Faço uso livre do que a ciência política chama de “teoria da ferradura” para entender melhor os extremos da política peruana polarizadas nesta eleição. A expressão foi criada por Jean-Pierre Faye, linguista e teórico do pensamento totalitário, no livro O Século das Ideologias, publicado em 2002. Faye se refere a uma ferradura terminológica que reúne os vários matizes da paleta ideológica. Ao contrário de serem extremos opostos expostos num plano linear e contínuo, à semelhança de uma régua, os extremos do espectro político (direita e esquerda) acabam se aproximando, da mesma forma que os extremos de uma ferradura. A ferradura parece uma ferramenta útil para o caso das eleições peruanas. Pedro Castillo e Keiko Fujimori acabam se encontrando, e quase dando as mãos, nos seus arroubos extremistas e manifestações de intolerância. Moralmente, são siameses políticos. São opostos convergentes. As táticas populistas e o conservadorismo atávico os aproximam. São opostos no plano ideológico, pessoal e social. Pedro era menino pobre, de uma família de camponeses, de San Luis de Puña, uma área pobre e periférica do Peru; Keiko nasceu no Peru urbano, cosmopolita, da elite econômica de Lima, é bacharel pela Universidade de Boston, casada com um estadunidense e filha do ex-ditador. Mas ambos compartilham de visões muito semelhantes em relação à pauta de costumes. Ambos se opõem veementemente ao casamento gay, se declaram defensores da família tradicional e não pretendem promover nem reconhecer os direitos da população LGBTQI+ nem o aborto, mesmo em caso de estupro. E tudo isso com amparo bíblico. “O religioso não divide os seguidores de Fujimori ou Castillo, eles são conservadores”, disse, em 31 de maio deste ano, Luiz Pássara, analista do Diálogos do Sul, de Lima. A direita reacionária, da qual Keiko é a representante na eleição, associa a “ideologia de gênero” ao marxismo de Castillo, mas o candidato da esquerda não chega a ser atingido pelas críticas porque é religioso e inimigo declarado das pautas de gênero.

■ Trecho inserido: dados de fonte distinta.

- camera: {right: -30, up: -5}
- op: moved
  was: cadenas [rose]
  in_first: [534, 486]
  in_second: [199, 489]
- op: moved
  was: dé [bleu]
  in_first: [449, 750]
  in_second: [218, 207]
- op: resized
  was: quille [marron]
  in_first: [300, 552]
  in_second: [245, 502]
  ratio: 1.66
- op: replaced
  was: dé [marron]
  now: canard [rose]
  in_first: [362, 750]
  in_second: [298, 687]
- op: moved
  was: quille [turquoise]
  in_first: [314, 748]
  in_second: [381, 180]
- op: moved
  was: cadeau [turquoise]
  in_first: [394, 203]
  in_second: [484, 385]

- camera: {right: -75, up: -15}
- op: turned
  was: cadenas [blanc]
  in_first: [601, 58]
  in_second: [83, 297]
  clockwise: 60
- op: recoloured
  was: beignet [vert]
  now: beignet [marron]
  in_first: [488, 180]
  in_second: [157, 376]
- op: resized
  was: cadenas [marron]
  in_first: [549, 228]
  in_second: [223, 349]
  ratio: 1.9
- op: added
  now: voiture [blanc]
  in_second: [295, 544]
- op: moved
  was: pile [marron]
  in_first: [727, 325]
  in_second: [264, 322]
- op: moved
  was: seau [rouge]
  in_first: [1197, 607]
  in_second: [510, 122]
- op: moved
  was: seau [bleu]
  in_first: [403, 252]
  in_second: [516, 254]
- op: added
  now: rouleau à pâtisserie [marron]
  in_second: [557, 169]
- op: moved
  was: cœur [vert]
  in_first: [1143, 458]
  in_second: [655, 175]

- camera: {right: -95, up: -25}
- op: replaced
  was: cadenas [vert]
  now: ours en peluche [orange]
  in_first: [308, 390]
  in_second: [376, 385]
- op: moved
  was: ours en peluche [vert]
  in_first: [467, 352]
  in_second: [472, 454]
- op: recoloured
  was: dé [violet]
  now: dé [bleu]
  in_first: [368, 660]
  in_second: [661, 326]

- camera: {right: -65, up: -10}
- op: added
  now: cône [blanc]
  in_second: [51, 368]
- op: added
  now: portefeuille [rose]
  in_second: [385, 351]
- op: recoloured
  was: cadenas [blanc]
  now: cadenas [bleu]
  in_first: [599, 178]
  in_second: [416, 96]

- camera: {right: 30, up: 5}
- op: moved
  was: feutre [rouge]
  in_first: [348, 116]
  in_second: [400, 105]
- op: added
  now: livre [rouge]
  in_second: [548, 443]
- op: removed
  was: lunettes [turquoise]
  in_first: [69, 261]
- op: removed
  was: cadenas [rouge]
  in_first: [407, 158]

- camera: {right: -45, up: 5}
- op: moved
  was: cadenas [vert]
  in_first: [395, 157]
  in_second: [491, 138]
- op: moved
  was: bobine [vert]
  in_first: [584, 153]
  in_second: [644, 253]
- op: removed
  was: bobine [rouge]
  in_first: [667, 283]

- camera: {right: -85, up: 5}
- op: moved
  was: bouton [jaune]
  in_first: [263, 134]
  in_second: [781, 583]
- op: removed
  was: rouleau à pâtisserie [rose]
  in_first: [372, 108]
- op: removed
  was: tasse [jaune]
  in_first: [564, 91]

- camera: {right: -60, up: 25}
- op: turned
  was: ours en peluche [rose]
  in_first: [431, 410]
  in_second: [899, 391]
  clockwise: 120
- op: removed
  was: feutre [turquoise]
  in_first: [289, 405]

Seja quem for o vencedor das eleições, a travessia do estreito vai ser perigosa. Odisseu apostou no lado menos arriscado. Mesmo assim as perdas foram devastadoras. Mario Vargas Lossa, notório antifujimorista, declarou apoio à Keiko, por considerá-la um “mal menor”. Outros(as) investem em Castillo como uma aposta na democracia. Aqui do meu canto, desejando toda sorte do mundo aos peruanos, torço para que as minorias identitárias, desprezadas por ambos os lados, não fiquem como os companheiros de Odisseu, aos gritos pedindo socorro enquanto o rochedo impiedoso os devorava na sua tranquila e feroz indiferença.

Para diversos analistas, a eleição no Peru, polarizada entre duas candidaturas populistas, reflete a situação de desmonte e descrença nos partidos políticos tradicionais, a crescente desconfiança na política, decorrente dos sucessivos escândalos de corrupção, e os efeitos devastadores da pandemia do coronavírus. O Peru é um dos países mais afetados da América do Sul. No dia 31 de maio o número oficial de mortes por Covid-19 alcançou o total de 180.764 mortos. Segundo dados da Universidade John Hopkins, o Peru tem a pior taxa do mundo de mortos da pandemia em números relativos à população. São mais de 500 vítimas do coronavírus para cada 100 mil habitantes.

Olhando para a nossa paróquia, e com todos os cuidados para não equipararmos realidades distintas e personagens diferentes, estamos às vésperas de adentramos o perigoso estreito de Messina. O rochedo e o redemoinho, por aqui, têm as suas próprias particularidades, mas não são menos perigosos. Mas este é um assunto para um próximo post.